①PKAによるリン酸化を介したSETXの機能調節機構の解明:(非)リン酸化型SETX KIマウスを用いた検討から、PKAによるSETXのリン酸化は糖新生系酵素の遺伝子発現と血糖の恒常性維持に不可欠であることが明らかになった。今後、各マウスから単離した肝細胞において、PKAによるリン酸化、SETXの機能と糖新生系酵素遺伝子の転写誘導との直接的な関係性を明らかにする。また、SETXによる肝糖新生、肝がん形成の促進と慢性的なグルカゴンシグナルの亢進の因果関係を明らかにするために、肝臓特異的グルカゴン受容体欠損マウスを用いた検証も行う。②GCN5の機能調節を介したSETXの肝糖新生制御機構の解明:SETXによるメチル化部位として見いだしたリジン残基をアルギニンに置換した非メチル化型変異体GCN5KRを用いた初代培養肝細胞における検討から、糖新生系酵素遺伝子の転写誘導に際し、SETXによるGCN5のリン酸化は必須であり、リン酸化が活性を制御することが示唆された。個体レベルにおける評価のため、GCN5KR KIマウスを作製し、野生型との比較解析によるメチル化の意義を検討する。③がん抑制遺伝子産物p53を介したSETXの腫瘍形成促進機構の解明:これまでの検討からp53はSETXのメチル化基質であること、メチル化されない変異p53 (p53 KR)ではp53の転写活性が高まること、SETXによる肝がん促進作用の少なくとも一部はメチル化を介したp53の抑制である可能性が示唆された。

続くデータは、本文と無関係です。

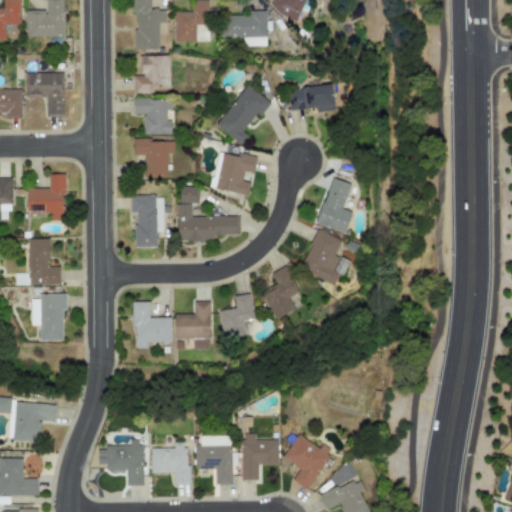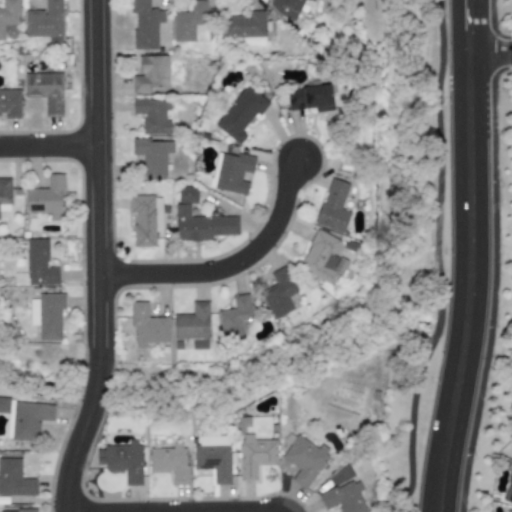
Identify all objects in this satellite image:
building: (285, 7)
building: (285, 8)
building: (8, 14)
building: (8, 15)
building: (44, 20)
building: (44, 20)
building: (190, 22)
building: (191, 23)
building: (144, 24)
building: (145, 24)
building: (243, 27)
building: (244, 28)
road: (470, 38)
road: (491, 52)
building: (150, 73)
building: (150, 74)
building: (45, 90)
building: (45, 90)
building: (309, 97)
building: (309, 98)
building: (9, 102)
building: (10, 103)
building: (240, 113)
building: (240, 113)
building: (152, 114)
building: (152, 115)
road: (48, 146)
building: (152, 154)
building: (152, 155)
building: (230, 172)
building: (230, 172)
building: (4, 193)
road: (97, 193)
building: (5, 194)
building: (187, 195)
building: (187, 195)
building: (46, 198)
building: (47, 198)
building: (332, 206)
building: (333, 207)
building: (145, 219)
building: (145, 219)
building: (203, 225)
building: (203, 225)
building: (322, 258)
building: (322, 258)
building: (39, 263)
building: (39, 264)
road: (229, 267)
building: (20, 279)
building: (279, 294)
building: (280, 294)
road: (470, 295)
building: (47, 315)
building: (47, 316)
building: (234, 316)
building: (234, 316)
building: (193, 325)
building: (146, 326)
building: (147, 326)
building: (193, 326)
road: (40, 349)
road: (242, 358)
road: (486, 389)
building: (25, 418)
building: (25, 418)
road: (74, 448)
building: (254, 455)
building: (255, 455)
building: (212, 456)
building: (213, 457)
building: (304, 459)
building: (122, 460)
building: (122, 460)
building: (304, 460)
building: (169, 461)
building: (170, 462)
building: (14, 478)
building: (14, 479)
building: (508, 489)
building: (343, 497)
building: (344, 497)
building: (12, 511)
building: (17, 511)
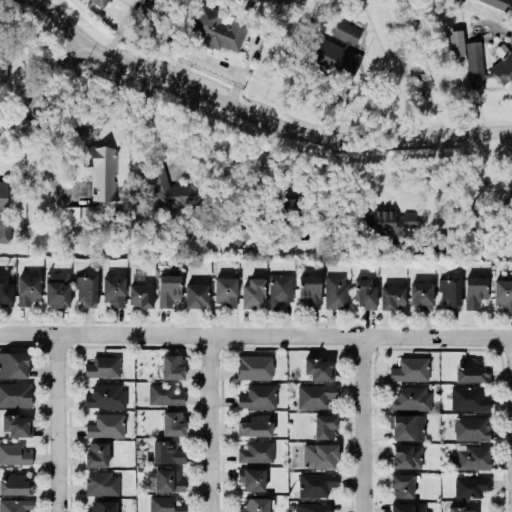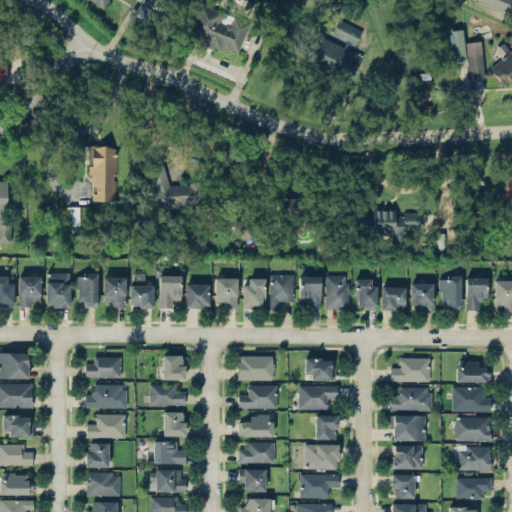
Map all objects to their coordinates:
building: (100, 2)
building: (495, 3)
road: (122, 25)
building: (217, 28)
building: (456, 44)
building: (456, 45)
building: (335, 52)
building: (336, 52)
building: (474, 58)
building: (488, 62)
building: (503, 64)
building: (2, 71)
road: (47, 85)
road: (263, 115)
road: (102, 118)
road: (165, 147)
road: (45, 158)
building: (103, 172)
building: (171, 191)
building: (510, 199)
building: (285, 205)
building: (4, 213)
building: (73, 215)
building: (390, 222)
building: (391, 223)
building: (243, 225)
building: (437, 241)
building: (57, 288)
building: (280, 288)
building: (28, 289)
building: (87, 289)
building: (168, 289)
building: (6, 290)
building: (114, 290)
building: (310, 290)
building: (226, 291)
building: (253, 291)
building: (336, 291)
building: (475, 291)
building: (365, 292)
building: (450, 292)
building: (503, 293)
building: (196, 294)
building: (421, 294)
building: (140, 295)
building: (392, 297)
road: (255, 335)
building: (13, 364)
building: (103, 366)
building: (172, 366)
building: (255, 366)
building: (318, 367)
building: (410, 369)
building: (471, 371)
building: (15, 394)
building: (165, 394)
building: (106, 395)
building: (315, 395)
building: (258, 396)
building: (411, 398)
building: (469, 398)
road: (58, 422)
building: (173, 422)
road: (210, 423)
building: (17, 424)
road: (361, 424)
building: (106, 425)
building: (256, 425)
building: (325, 426)
building: (408, 426)
building: (471, 427)
building: (167, 451)
building: (257, 451)
building: (14, 454)
building: (97, 454)
building: (320, 455)
building: (406, 455)
building: (473, 456)
building: (252, 478)
building: (165, 479)
building: (102, 482)
building: (16, 483)
building: (316, 483)
building: (402, 485)
building: (471, 486)
building: (15, 504)
building: (165, 504)
building: (256, 504)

今後はp53 KRホモKIマウスならびに対照マウスにおいて肝がんを誘導し、p53 KR変異による抗がん効果について検討する。④SETXを標的とした肝がん治療の可能性の検証:タモキシフェン誘導性に肝臓特異的にSETXを欠損するマウスに肝がんを誘導し、発育したがんを確認した時点でSETXの欠損を誘導し影響を検討する。